In fact, as early as 2012, the Department of Economic Affairs (DEA) had submitted to the Inter-Ministerial Group (IMG) that the companies that have been allotted captive mines are not primary coal producers or mining companies, and that any delay in developing the mines is linked to the fate of the end-user power plant or factory. So, it argued, the mining development plan should not be looked at separately from the status of the end-use plant. The Finance Ministry also expressed a concern about the impact large-scale deallocations could have on the banking system, which was already under stress by then.

But none of it mattered when the final verdict was given, as the judiciary couldn’t take a 360-degree view of the long-term economic impact of deallocation of coal blocks. And we are left with massive debts, mounting NPAs, and rising imports of the coal. And this is happening despite the best efforts of the government to control the situation, which has also dragged down the growth momentum due to the ‘Twin-Balance Sheet’ problem. What the government is left to do is fire-fighting, which was avoidable if the judiciary was perhaps not swayed by public pressure demanding action. And coal mining has still not picked up; several mines are still left to be auctioned and not all auctioned mines are operational yet.

What’s more, the policy uncertainty caused by such disruption has lowered investor confidence, and there aren’t many takers for the auction in sectors burdened with NPAs.

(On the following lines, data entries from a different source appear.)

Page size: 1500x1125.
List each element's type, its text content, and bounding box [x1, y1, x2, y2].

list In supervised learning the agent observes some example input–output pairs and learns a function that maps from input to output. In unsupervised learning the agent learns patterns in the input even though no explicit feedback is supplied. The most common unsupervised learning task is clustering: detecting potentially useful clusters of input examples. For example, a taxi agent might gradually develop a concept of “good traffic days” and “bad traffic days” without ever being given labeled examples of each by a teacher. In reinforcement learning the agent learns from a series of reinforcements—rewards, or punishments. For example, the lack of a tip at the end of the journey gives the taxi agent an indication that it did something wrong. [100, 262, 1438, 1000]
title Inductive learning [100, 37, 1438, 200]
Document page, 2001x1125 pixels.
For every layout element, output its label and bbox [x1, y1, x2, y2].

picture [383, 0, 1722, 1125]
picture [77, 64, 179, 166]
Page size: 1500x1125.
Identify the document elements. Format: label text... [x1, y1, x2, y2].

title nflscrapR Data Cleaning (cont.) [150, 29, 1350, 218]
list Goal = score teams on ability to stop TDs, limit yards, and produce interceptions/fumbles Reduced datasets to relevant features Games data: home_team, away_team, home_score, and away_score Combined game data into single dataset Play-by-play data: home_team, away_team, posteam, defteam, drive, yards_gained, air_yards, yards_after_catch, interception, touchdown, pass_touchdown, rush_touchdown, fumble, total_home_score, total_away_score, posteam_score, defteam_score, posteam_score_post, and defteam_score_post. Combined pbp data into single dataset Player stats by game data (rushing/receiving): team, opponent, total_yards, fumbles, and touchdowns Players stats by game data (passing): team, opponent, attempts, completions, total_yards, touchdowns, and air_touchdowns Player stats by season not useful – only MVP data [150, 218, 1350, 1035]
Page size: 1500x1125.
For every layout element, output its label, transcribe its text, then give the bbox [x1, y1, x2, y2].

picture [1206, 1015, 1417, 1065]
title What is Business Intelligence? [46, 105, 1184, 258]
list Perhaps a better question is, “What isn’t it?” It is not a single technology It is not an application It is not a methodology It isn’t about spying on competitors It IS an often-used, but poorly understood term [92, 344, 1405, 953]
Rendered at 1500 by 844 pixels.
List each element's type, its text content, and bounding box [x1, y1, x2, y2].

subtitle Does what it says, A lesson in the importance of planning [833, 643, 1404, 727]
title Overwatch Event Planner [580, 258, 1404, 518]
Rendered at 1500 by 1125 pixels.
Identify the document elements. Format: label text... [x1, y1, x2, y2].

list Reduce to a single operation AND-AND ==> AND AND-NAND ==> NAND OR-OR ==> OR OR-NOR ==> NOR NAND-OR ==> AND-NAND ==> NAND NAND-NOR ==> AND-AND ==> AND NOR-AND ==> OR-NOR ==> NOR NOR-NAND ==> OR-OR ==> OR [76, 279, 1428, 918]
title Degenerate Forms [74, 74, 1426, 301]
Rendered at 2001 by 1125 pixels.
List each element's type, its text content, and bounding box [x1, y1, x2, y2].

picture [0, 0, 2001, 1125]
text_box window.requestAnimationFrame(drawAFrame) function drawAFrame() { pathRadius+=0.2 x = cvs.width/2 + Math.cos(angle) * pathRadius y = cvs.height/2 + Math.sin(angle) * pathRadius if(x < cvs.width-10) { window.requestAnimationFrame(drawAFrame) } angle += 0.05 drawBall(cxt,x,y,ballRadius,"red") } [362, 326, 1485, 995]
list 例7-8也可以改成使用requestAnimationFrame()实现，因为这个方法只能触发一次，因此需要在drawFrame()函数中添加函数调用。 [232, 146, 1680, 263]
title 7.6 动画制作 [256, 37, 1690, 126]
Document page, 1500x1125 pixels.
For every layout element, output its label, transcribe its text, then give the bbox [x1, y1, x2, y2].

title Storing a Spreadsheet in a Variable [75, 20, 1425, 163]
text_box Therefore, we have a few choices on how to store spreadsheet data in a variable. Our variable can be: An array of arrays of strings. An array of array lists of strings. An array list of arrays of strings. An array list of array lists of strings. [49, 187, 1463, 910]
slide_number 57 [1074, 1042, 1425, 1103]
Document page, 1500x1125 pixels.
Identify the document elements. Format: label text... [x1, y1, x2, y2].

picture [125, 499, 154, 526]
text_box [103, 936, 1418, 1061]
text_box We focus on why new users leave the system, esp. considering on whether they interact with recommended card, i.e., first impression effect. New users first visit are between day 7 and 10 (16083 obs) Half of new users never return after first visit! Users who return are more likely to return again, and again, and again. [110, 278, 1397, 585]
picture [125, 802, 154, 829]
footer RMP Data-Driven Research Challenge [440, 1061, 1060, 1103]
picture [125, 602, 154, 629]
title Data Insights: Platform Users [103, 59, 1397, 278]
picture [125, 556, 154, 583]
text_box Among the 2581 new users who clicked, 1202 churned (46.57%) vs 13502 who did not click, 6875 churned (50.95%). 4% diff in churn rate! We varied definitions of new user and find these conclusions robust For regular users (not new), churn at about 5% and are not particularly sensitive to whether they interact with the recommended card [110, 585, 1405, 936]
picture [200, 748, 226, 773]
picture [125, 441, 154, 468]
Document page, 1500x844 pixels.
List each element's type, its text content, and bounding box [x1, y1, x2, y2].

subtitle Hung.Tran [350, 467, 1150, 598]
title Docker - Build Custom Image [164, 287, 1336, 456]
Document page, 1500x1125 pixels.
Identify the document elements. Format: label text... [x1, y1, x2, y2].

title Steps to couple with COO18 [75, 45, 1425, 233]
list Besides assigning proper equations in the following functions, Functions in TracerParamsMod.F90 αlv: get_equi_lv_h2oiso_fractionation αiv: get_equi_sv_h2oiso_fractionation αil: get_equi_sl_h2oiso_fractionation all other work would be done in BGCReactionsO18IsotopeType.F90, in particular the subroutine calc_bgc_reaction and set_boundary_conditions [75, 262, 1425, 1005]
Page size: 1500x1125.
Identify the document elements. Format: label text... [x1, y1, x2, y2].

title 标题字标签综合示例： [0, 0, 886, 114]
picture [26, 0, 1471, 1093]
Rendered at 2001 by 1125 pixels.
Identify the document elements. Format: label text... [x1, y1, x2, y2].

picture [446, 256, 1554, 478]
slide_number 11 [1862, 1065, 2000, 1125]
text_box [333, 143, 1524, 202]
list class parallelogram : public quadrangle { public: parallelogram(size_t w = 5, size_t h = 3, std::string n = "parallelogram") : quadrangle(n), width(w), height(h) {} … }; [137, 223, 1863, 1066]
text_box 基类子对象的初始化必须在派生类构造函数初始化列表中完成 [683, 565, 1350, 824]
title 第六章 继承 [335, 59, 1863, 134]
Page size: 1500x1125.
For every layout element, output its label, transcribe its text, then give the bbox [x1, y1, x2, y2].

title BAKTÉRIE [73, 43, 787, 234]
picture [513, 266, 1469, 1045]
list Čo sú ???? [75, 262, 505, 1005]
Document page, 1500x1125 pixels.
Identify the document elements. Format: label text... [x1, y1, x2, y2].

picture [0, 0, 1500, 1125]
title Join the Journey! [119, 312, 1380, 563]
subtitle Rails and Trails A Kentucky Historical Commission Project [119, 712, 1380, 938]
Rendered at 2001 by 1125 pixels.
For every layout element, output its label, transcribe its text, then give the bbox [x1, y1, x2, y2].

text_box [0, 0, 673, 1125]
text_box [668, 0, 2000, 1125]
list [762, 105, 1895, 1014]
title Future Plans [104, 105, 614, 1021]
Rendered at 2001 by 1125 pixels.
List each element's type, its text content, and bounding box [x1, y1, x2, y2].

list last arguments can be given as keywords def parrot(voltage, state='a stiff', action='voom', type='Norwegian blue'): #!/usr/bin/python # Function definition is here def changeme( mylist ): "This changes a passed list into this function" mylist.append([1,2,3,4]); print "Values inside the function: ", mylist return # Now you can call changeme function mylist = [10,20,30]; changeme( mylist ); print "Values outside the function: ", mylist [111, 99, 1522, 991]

The current crisis in the power and steel sector is because of a combination of several factors, like delay in payments by discoms, aggressive bidding, less-than-prudent banks, imports of steel, and so on, but the deallocation of the coal block really did push them to the brink. And here arises the crucial question about the role of the judiciary and accountability in such economic matters. This is a serious question that has no easy answers because it leads us to Constitutional checks and balances, which, in the past decades, has steadily tilted towards the judiciary, which is now deciding everything from reservation rosters to movie screening to economic policy to delicate political issues like the SC/ST Act, and even intervening in the selection process for Election Commissioners. A serious democratic debate is needed on the long-term impact of such a trajectory on the democratic republican polity itself.